TO DO: Every line of the material below must be repeated exactly.

GIVEN DATA:
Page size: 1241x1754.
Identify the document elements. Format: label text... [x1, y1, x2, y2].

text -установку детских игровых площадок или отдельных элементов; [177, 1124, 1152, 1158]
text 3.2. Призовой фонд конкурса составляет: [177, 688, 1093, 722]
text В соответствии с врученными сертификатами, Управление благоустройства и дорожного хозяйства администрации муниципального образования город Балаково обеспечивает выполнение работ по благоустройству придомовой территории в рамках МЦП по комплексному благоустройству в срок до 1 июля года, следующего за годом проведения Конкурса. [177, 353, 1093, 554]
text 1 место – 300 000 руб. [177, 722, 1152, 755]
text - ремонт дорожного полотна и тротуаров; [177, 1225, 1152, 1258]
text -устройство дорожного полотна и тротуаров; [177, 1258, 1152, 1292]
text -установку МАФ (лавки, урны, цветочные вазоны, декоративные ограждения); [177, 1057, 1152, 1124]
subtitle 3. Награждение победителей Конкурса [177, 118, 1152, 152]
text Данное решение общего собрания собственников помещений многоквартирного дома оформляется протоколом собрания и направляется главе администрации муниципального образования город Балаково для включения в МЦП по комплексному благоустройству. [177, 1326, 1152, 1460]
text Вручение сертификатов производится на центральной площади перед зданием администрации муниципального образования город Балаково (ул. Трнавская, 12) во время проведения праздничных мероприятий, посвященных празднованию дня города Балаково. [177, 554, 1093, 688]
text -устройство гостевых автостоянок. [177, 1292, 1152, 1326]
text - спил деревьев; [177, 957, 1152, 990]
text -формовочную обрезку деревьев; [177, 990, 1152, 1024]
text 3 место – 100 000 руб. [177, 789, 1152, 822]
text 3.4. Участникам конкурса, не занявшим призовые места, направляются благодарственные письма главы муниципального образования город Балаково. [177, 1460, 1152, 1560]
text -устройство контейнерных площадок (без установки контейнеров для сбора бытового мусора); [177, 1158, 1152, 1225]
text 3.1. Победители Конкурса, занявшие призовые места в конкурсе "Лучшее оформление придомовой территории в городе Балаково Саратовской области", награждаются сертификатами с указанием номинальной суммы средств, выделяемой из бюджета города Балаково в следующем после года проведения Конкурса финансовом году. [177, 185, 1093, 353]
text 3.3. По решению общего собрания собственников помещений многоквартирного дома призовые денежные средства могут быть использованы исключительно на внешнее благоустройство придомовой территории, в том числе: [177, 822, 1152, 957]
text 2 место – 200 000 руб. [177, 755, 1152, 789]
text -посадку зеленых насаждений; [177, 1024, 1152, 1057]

EXERCISE RESPONSE:
Page size: 1241x1754.
Identify the document elements. Format: label text... [x1, y1, x2, y2].

text -установку детских игровых площадок или отдельных элементов; [177, 1124, 1152, 1158]
text 3.2. Призовой фонд конкурса составляет: [177, 688, 1093, 722]
text В соответствии с врученными сертификатами, Управление благоустройства и дорожного хозяйства администрации муниципального образования город Балаково обеспечивает выполнение работ по благоустройству придомовой территории в рамках МЦП по комплексному благоустройству в срок до 1 июля года, следующего за годом проведения Конкурса. [177, 353, 1093, 554]
text 1 место – 300 000 руб. [177, 722, 1152, 755]
text - ремонт дорожного полотна и тротуаров; [177, 1225, 1152, 1258]
text -устройство дорожного полотна и тротуаров; [177, 1258, 1152, 1292]
text -установку МАФ (лавки, урны, цветочные вазоны, декоративные ограждения); [177, 1057, 1152, 1124]
subtitle 3. Награждение победителей Конкурса [177, 118, 1152, 152]
text Данное решение общего собрания собственников помещений многоквартирного дома оформляется протоколом собрания и направляется главе администрации муниципального образования город Балаково для включения в МЦП по комплексному благоустройству. [177, 1326, 1152, 1460]
text Вручение сертификатов производится на центральной площади перед зданием администрации муниципального образования город Балаково (ул. Трнавская, 12) во время проведения праздничных мероприятий, посвященных празднованию дня города Балаково. [177, 554, 1093, 688]
text -устройство гостевых автостоянок. [177, 1292, 1152, 1326]
text - спил деревьев; [177, 957, 1152, 990]
text -формовочную обрезку деревьев; [177, 990, 1152, 1024]
text 3 место – 100 000 руб. [177, 789, 1152, 822]
text 3.4. Участникам конкурса, не занявшим призовые места, направляются благодарственные письма главы муниципального образования город Балаково. [177, 1460, 1152, 1560]
text -устройство контейнерных площадок (без установки контейнеров для сбора бытового мусора); [177, 1158, 1152, 1225]
text 3.1. Победители Конкурса, занявшие призовые места в конкурсе "Лучшее оформление придомовой территории в городе Балаково Саратовской области", награждаются сертификатами с указанием номинальной суммы средств, выделяемой из бюджета города Балаково в следующем после года проведения Конкурса финансовом году. [177, 185, 1093, 353]
text 3.3. По решению общего собрания собственников помещений многоквартирного дома призовые денежные средства могут быть использованы исключительно на внешнее благоустройство придомовой территории, в том числе: [177, 822, 1152, 957]
text 2 место – 200 000 руб. [177, 755, 1152, 789]
text -посадку зеленых насаждений; [177, 1024, 1152, 1057]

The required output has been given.